Через секунду он, словно поняв мое затруднение, кивнул: — Учитель — это я. Какое-то время мы смотрели в глаза друг другу, и я чувствовал, что в голове у меня пусто, как в заброшенном амбаре. Потом он сказал: — Тебе нужно время, чтобы собраться с мыслями? — Да! — воскликнул я, впервые заговорив вслух. Горилла повернула свою массивную голову и с любопытством взглянула на меня. — Тебе поможет, если я расскажу свою историю? — Конечно, поможет, — ответил я, — но сначала, пожалуйста, назови мне свое имя. Мой собеседник несколько мгновений молча смотрел на меня без всякого (как мне казалось тогда) выражения, потом начал рассказывать, словно не слышал моих слов: — Я родился в лесах экваториальной Африки. Я никогда не пытался узнать, где именно; не вижу смысла делать это и теперь. Случалось ли тебе слышать о методах, применявшихся Мартином и Озой Джонсон? Я удивленно покачал головой: — Мартин и Оза Джонсон? Никогда о них не слышал. В тридцатых годах они были очень известны как коллекционеры диких зверей. Их метод поимки горилл был таким: найдя стаю, они отстреливали самок и забирали всех детенышей. — Какой ужас! — не задумываясь воскликнул я. Существо ответило мне пожатием плеч. — Я не помню этих событий, хотя некоторые более ранние воспоминания у меня сохранились. Джонсоны продали меня в зоопарк в каком-то маленьком городке — не знаю его названия, потому что тогда я таких вещей не понимал. Там я жил и рос несколько лет. Он помолчал и рассеянно принялся грызть веточку, словно собираясь с мыслями.

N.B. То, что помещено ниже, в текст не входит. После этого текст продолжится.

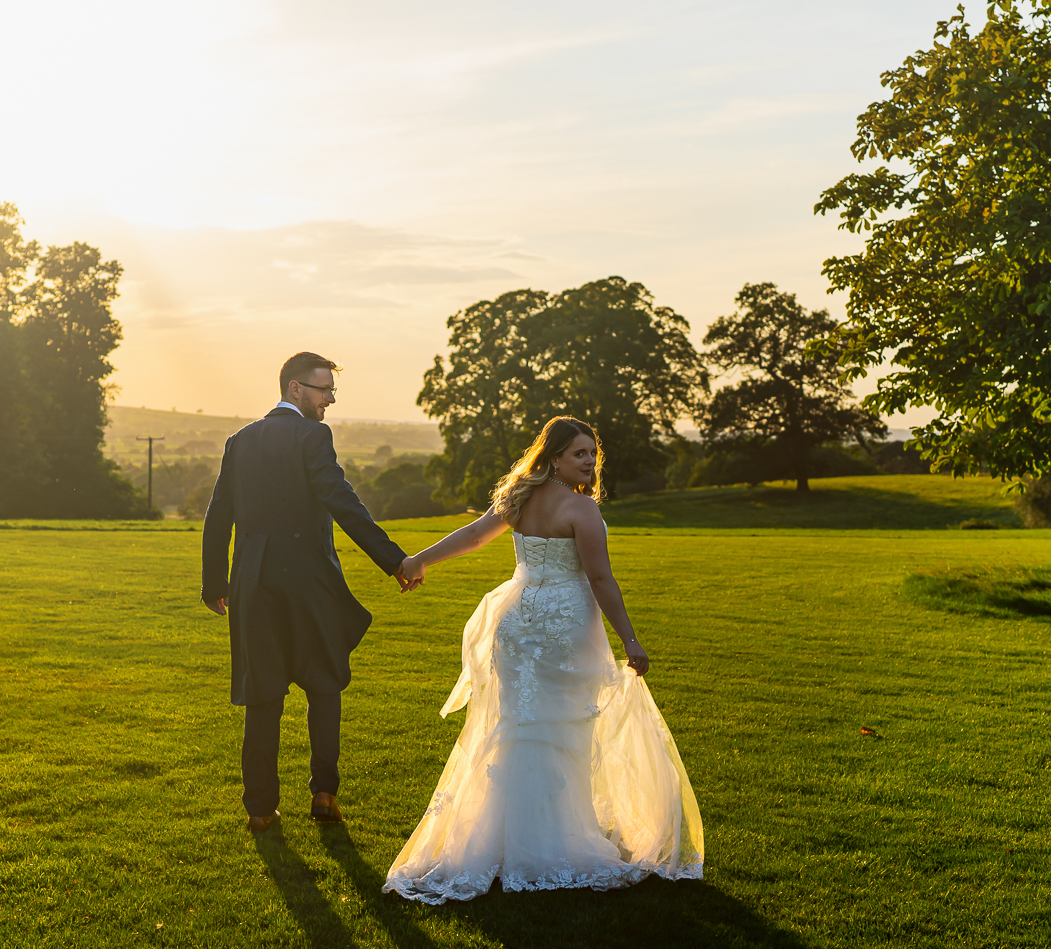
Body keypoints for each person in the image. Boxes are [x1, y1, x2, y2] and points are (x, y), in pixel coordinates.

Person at [382, 416, 703, 903]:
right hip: (565, 628)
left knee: (518, 728)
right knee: (562, 731)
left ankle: (499, 844)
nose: (590, 463)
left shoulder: (520, 499)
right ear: (554, 457)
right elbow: (600, 580)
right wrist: (630, 639)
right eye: (579, 454)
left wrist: (421, 560)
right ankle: (549, 845)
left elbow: (472, 536)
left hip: (515, 623)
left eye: (593, 454)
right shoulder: (581, 510)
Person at [202, 351, 419, 833]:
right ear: (295, 389)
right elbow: (340, 499)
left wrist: (215, 583)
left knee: (263, 696)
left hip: (253, 585)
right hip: (309, 580)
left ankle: (260, 808)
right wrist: (394, 559)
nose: (331, 400)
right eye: (324, 390)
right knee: (324, 685)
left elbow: (219, 515)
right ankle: (324, 795)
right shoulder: (312, 434)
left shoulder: (240, 440)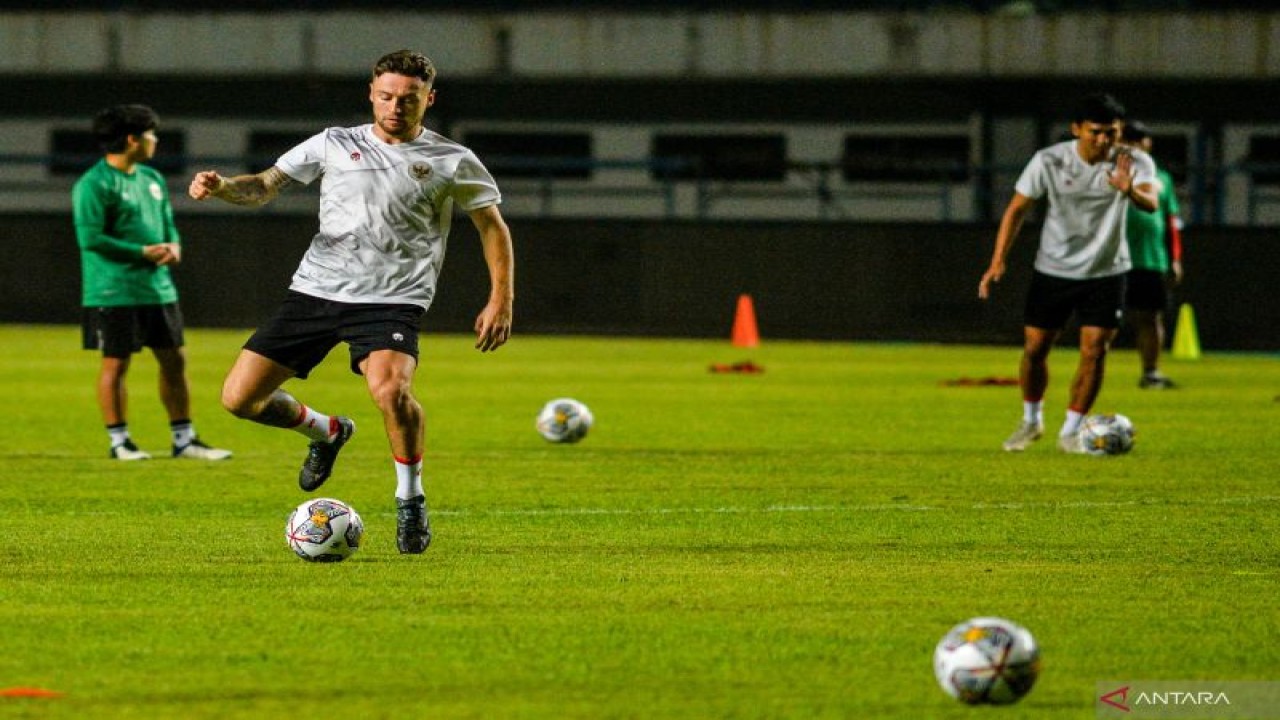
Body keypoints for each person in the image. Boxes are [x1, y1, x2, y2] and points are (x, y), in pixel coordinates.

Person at [187, 49, 514, 554]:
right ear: (371, 94)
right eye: (386, 96)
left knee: (391, 391)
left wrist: (501, 299)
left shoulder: (451, 159)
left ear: (429, 99)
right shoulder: (334, 143)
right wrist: (224, 187)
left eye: (408, 98)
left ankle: (410, 500)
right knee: (239, 399)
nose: (395, 106)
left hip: (393, 298)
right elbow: (265, 185)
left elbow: (492, 227)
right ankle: (327, 431)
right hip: (315, 291)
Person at [978, 92, 1158, 453]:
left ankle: (1071, 431)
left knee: (1095, 350)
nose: (1104, 140)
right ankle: (1031, 420)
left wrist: (1130, 192)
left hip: (1107, 270)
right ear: (1077, 129)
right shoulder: (1049, 161)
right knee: (1035, 349)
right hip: (1054, 269)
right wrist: (998, 260)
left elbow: (1152, 202)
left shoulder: (1134, 161)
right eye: (1096, 132)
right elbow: (1016, 209)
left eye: (1111, 132)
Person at [73, 104, 233, 462]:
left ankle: (184, 440)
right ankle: (120, 442)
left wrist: (173, 245)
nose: (155, 140)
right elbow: (91, 239)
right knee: (115, 364)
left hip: (158, 289)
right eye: (150, 134)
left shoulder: (152, 179)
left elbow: (167, 224)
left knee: (174, 361)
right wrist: (143, 251)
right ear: (132, 139)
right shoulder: (93, 184)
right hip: (113, 290)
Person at [1119, 120, 1184, 389]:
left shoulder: (1161, 177)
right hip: (1115, 257)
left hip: (1151, 258)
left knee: (1151, 316)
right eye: (1129, 139)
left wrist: (1175, 258)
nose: (1134, 144)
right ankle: (1092, 370)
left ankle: (1151, 372)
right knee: (1104, 320)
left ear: (1148, 143)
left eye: (1139, 139)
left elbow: (1170, 221)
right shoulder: (1110, 171)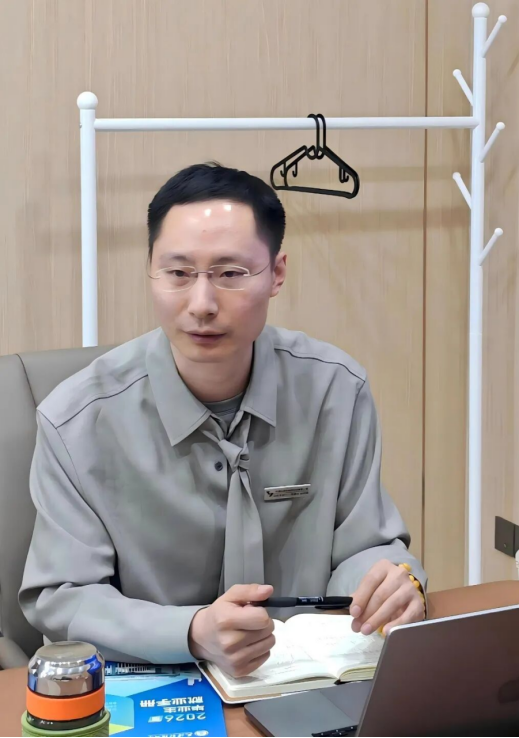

В таких местах, — продолжил свой рассказ огромный примат, — где животные содержатся в клетках, они неизбежно начинают размышлять больше, чем их сородичи на воле. Так происходит потому, что даже самые тупые из них не могут не чувствовать, что в подобной жизни есть что-то ужасно неправильное. Когда я говорю, что они начинают больше размышлять, я не имею в виду, что они обретают способность к пониманию. Однако тигр, который безостановочно мечется по клетке, несомненно, занят тем, что человек назвал бы размышлениями. Мысль у него одна: «Почему?» Час за часом, день за днем, год за годом, свершая свой бесконечный путь за прутьями клетки, спрашивает он себя: почему, почему, почему? Тигр не может проанализировать этот вопрос или уточнить его; если бы вы каким-то образом смогли поинтересоваться: «Что почему?» — он не сумел бы ответить. И тем не менее вопрос пылает в его мозгу неугасимым пламенем, причиняя мучительную боль, которая не утихает, пока наконец животное не впадает в прострацию, которую смотрители узнают безошибочно — это необратимое отвращение к жизни. Безусловно, в своем естественном окружении ни один тигр подобным вопросом не задается.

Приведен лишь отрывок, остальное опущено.